Mas o medo de perder renda certa ainda impede medida de deslanchar.
Até o fim do mandato da presidente Dilma Rousseff, o governo quer transformar 400 mil pessoas dependentes do Bolsa Família em empresários. A estratégia para criar uma porta de saída para o programa de complementação de renda é usar a Lei do microempreendedor individual. Até agora, o governo identificou 103 mil pessoas que – espontaneamente – se formalizaram para prestar algum tipo de serviço. A estimativa conservadora é que esses novos empresários já movimentem R$ 1,8 bilhão na economia por ano. No entanto, o principal obstáculo para o sucesso da iniciativa é o medo de quem depende do dinheiro do governo tem de perder seu sustento.
— Eles cortam à toa o benefício — diz Maria de Fátima Lopes da Silva, que reclama ainda mais: — Se olharem que você tem máquina de lavar ou cartão de crédito, já querem cortar o benefício.
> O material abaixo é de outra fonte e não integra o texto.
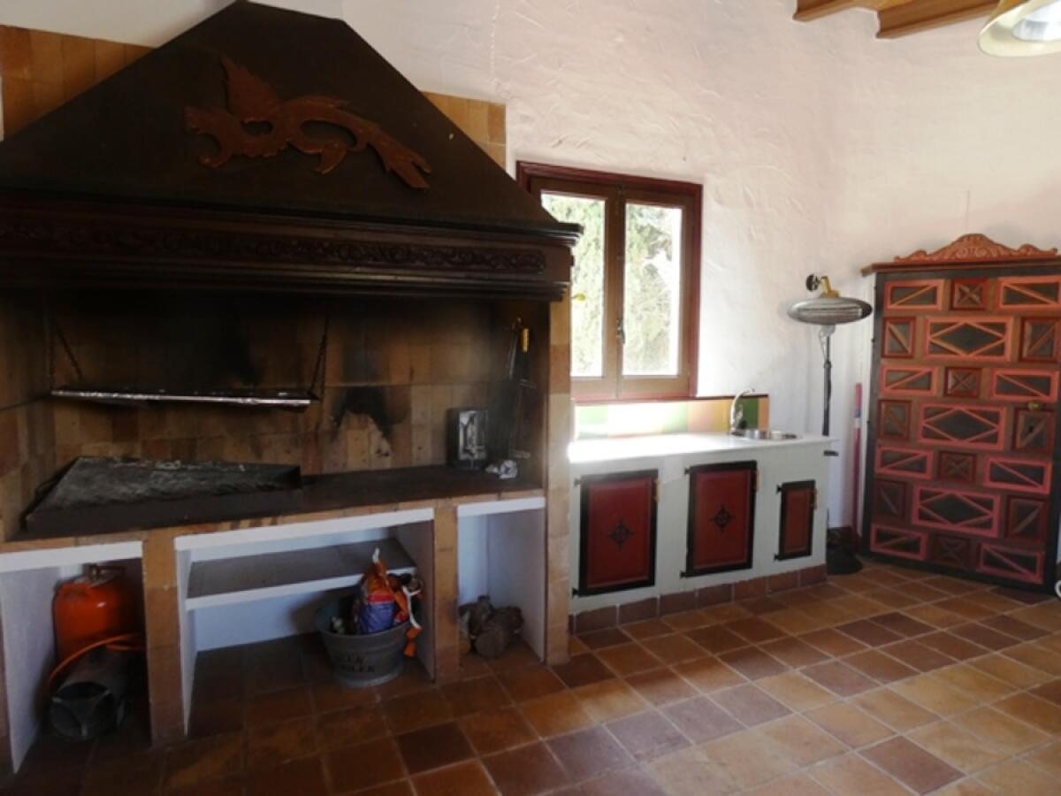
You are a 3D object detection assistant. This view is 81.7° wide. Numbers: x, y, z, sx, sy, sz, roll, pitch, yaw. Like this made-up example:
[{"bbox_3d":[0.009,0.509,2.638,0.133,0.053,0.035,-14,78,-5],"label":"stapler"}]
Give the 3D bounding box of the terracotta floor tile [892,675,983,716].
[{"bbox_3d":[1.732,1.276,2.627,0.240,0.020,0.240,-2,5,-23],"label":"terracotta floor tile"}]

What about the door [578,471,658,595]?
[{"bbox_3d":[0.474,0.716,3.268,0.473,0.638,0.025,-2,5,-23],"label":"door"}]

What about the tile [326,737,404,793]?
[{"bbox_3d":[-0.600,1.314,2.195,0.240,0.020,0.240,-2,5,-23],"label":"tile"}]

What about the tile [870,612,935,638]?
[{"bbox_3d":[2.001,1.222,3.289,0.238,0.015,0.238,-2,5,-23],"label":"tile"}]

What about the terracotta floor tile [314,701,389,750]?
[{"bbox_3d":[-0.706,1.296,2.422,0.240,0.020,0.240,-2,5,-23],"label":"terracotta floor tile"}]

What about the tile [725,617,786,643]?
[{"bbox_3d":[1.155,1.192,3.136,0.243,0.015,0.243,-2,5,-23],"label":"tile"}]

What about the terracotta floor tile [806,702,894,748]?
[{"bbox_3d":[1.255,1.293,2.422,0.240,0.020,0.240,-2,5,-23],"label":"terracotta floor tile"}]

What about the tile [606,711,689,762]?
[{"bbox_3d":[0.432,1.263,2.294,0.243,0.015,0.243,-2,5,-23],"label":"tile"}]

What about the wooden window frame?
[{"bbox_3d":[0.512,-0.664,3.760,1.290,1.380,0.090,-2,5,-23],"label":"wooden window frame"}]

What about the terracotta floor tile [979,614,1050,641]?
[{"bbox_3d":[2.502,1.192,3.173,0.238,0.015,0.238,-2,5,-23],"label":"terracotta floor tile"}]

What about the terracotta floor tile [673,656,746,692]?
[{"bbox_3d":[0.794,1.227,2.719,0.243,0.015,0.243,-2,5,-23],"label":"terracotta floor tile"}]

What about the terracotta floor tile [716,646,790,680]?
[{"bbox_3d":[1.050,1.256,2.898,0.240,0.020,0.240,-2,5,-23],"label":"terracotta floor tile"}]

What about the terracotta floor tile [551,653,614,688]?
[{"bbox_3d":[0.243,1.257,2.819,0.237,0.015,0.237,-2,5,-23],"label":"terracotta floor tile"}]

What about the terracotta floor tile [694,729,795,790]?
[{"bbox_3d":[0.762,1.271,2.159,0.238,0.015,0.238,-2,5,-23],"label":"terracotta floor tile"}]

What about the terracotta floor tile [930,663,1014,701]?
[{"bbox_3d":[1.963,1.268,2.719,0.238,0.015,0.238,-2,5,-23],"label":"terracotta floor tile"}]

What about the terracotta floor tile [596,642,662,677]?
[{"bbox_3d":[0.485,1.257,2.932,0.238,0.015,0.238,-2,5,-23],"label":"terracotta floor tile"}]

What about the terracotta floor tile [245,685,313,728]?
[{"bbox_3d":[-1.015,1.252,2.487,0.243,0.015,0.243,-2,5,-23],"label":"terracotta floor tile"}]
Pobre também não pode ter TV.
Ela já se formalizou e pretende trocar o programa por uma renda maior no futuro gerada pelo próprio negócio, mas admite que perder esse dinheiro seria um grande problema familiar.
— Cortaram o Bolsa Família da minha cunhada só porque ela se mudou. Ela tentou e nunca mais conseguiu — conta a empregada doméstica Antônia Gomes.
O Sebrae já começou a distribuir uma cartilha para explicar que só será excluído do Bolsa Família quem ultrapassar uma renda mensal de R$ 140 por pessoa. Outro ponto que deverá ser abordado é que se o microempreendedor individual não conseguir manter um faturamento maior e precisar voltar para o Bolsa Família, não regressará para o fim da fila.
A determinação da presidente Dilma é retirar 16,2 milhões de pessoas de uma situação de extrema pobreza e inserir essa gente no mercado formal de trabalho. A principal saída é qualificação de mão de obra porque o governo sabe que não tem como transformar todos em empresários, porque é preciso duas coisas para abrir o próprio negócio: vocação e mercado consumidor. A ideia é aproveitar o sucesso da Lei.
— Sempre se combateu a praga da informalidade, mas eu não conheço nenhum país do mundo que formalizou 2 milhões de pessoas em 2 anos — alega o presidente do Sebrae, Luiz Barretto.
Até agora, o governo não incentivou novos empreendedores entre os beneficiários, apenas identificou os 103 mil que se formalizaram. Desses, somente 20% receberam a visita de um consultor do Sebrae. No estado do Rio, o número é ainda menor: 10,8% de 10.456 pessoas que recebem o benefício e já se transformaram em microempreendedor individual. A ideia é dar consultoria para todos e depois influenciar novos possíveis empresários.
— Para esse público, é ver para crer. Se a vizinha contar que se formalizou e manteve o benefício, a pessoa vai acreditar — diz Barretto.
Como no Bolsa Família, entre os microempreendedor individual, o destaque é a mulher. É ela que recebe o benefício por garantir que esse dinheiro será destinado para os filhos. No microempreendedor individual, o percentual de empresárias é de 45%: muito maior que os de microempresárias que é de 29%. A flexibilidade na jornada de trabalho é o principal chamariz: poder cuidar da casa, dos filhos e aumentar a renda.
Até para o Estado, esses microempreendores já vendem. E a tendência é aumentar o número de negócios porque o limite do faturamento anual deles subiu de R$ 36 mil para R$ 60 mil neste mês. Segundo a pesquisa mais recente, 78% não possui outra fonte de renda. No entanto, apenas 12% buscaram crédito no banco para ampliar o negócio. Dessas pessoas, 57% teve o pedido de crédito negado. Mesmo assim, o Sebrae diz que se formalizar é garantia de acesso a juros mais baixos e comprar mais barato de fornecedores e maior poder de barganha.
Hoje, cerca de 7% desses novos empresários recebem o Bolsa Família. A tendência é que com a divulgação da cartinha, esse número aumente.